## To-do item
Render the source text in the rows below as a JSON list of strings, one string per line, with blank lines omitted. Leave the pictures out of your answer.

## Records for the task
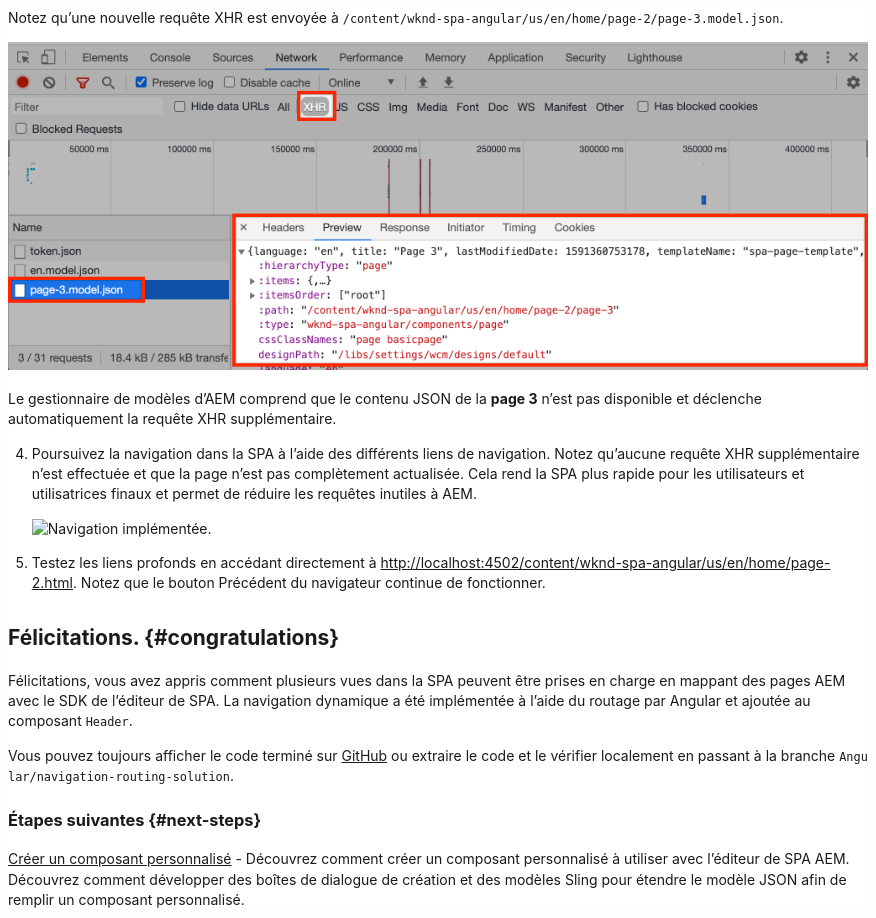    Notez qu’une nouvelle requête XHR est envoyée à `/content/wknd-spa-angular/us/en/home/page-2/page-3.model.json`.

   ![Requête XHR de la page 3.](assets/navigation-routing/page-3-xhr-request.png)

   Le gestionnaire de modèles d’AEM comprend que le contenu JSON de la **page 3** n’est pas disponible et déclenche automatiquement la requête XHR supplémentaire.

4. Poursuivez la navigation dans la SPA à l’aide des différents liens de navigation. Notez qu’aucune requête XHR supplémentaire n’est effectuée et que la page n’est pas complètement actualisée. Cela rend la SPA plus rapide pour les utilisateurs et utilisatrices finaux et permet de réduire les requêtes inutiles à AEM.

   ![Navigation implémentée.](assets/navigation-routing/final-navigation-implemented.gif)

5. Testez les liens profonds en accédant directement à [http://localhost:4502/content/wknd-spa-angular/us/en/home/page-2.html](http://localhost:4502/content/wknd-spa-angular/fr/fr/home/page-2.html). Notez que le bouton Précédent du navigateur continue de fonctionner.

## Félicitations. {#congratulations}

Félicitations, vous avez appris comment plusieurs vues dans la SPA peuvent être prises en charge en mappant des pages AEM avec le SDK de l’éditeur de SPA. La navigation dynamique a été implémentée à l’aide du routage par Angular et ajoutée au composant `Header`.

Vous pouvez toujours afficher le code terminé sur [GitHub](https://github.com/adobe/aem-guides-wknd-spa/tree/Angular/navigation-routing-solution) ou extraire le code et le vérifier localement en passant à la branche `Angular/navigation-routing-solution`.

### Étapes suivantes {#next-steps}

[Créer un composant personnalisé](custom-component.md) - Découvrez comment créer un composant personnalisé à utiliser avec l’éditeur de SPA AEM. Découvrez comment développer des boîtes de dialogue de création et des modèles Sling pour étendre le modèle JSON afin de remplir un composant personnalisé.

## Task answer
[
  "    Notez qu’une nouvelle requête XHR est envoyée à `/content/wknd-spa-angular/us/en/home/page-2/page-3.model.json`.",
  "   ![Requête XHR de la page 3.](assets/navigation-routing/page-3-xhr-request.png)",
  "   Le gestionnaire de modèles d’AEM comprend que le contenu JSON de la **page 3** n’est pas disponible et déclenche automatiquement la requête XHR supplémentaire.",
  "4. Poursuivez la navigation dans la SPA à l’aide des différents liens de navigation. Notez qu’aucune requête XHR supplémentaire n’est effectuée et que la page n’est pas complètement actualisée. Cela rend la SPA plus rapide pour les utilisateurs et utilisatrices finaux et permet de réduire les requêtes inutiles à AEM.",
  "   ![Navigation implémentée.](assets/navigation-routing/final-navigation-implemented.gif)",
  "5. Testez les liens profonds en accédant directement à [http://localhost:4502/content/wknd-spa-angular/us/en/home/page-2.html](http://localhost:4502/content/wknd-spa-angular/fr/fr/home/page-2.html). Notez que le bouton Précédent du navigateur continue de fonctionner.",
  "## Félicitations. {#congratulations}",
  "Félicitations, vous avez appris comment plusieurs vues dans la SPA peuvent être prises en charge en mappant des pages AEM avec le SDK de l’éditeur de SPA. La navigation dynamique a été implémentée à l’aide du routage par Angular et ajoutée au composant `Header`.",
  "Vous pouvez toujours afficher le code terminé sur [GitHub](https://github.com/adobe/aem-guides-wknd-spa/tree/Angular/navigation-routing-solution) ou extraire le code et le vérifier localement en passant à la branche `Angular/navigation-routing-solution`.",
  "### Étapes suivantes {#next-steps}",
  "[Créer un composant personnalisé](custom-component.md) - Découvrez comment créer un composant personnalisé à utiliser avec l’éditeur de SPA AEM. Découvrez comment développer des boîtes de dialogue de création et des modèles Sling pour étendre le modèle JSON afin de remplir un composant personnalisé."
]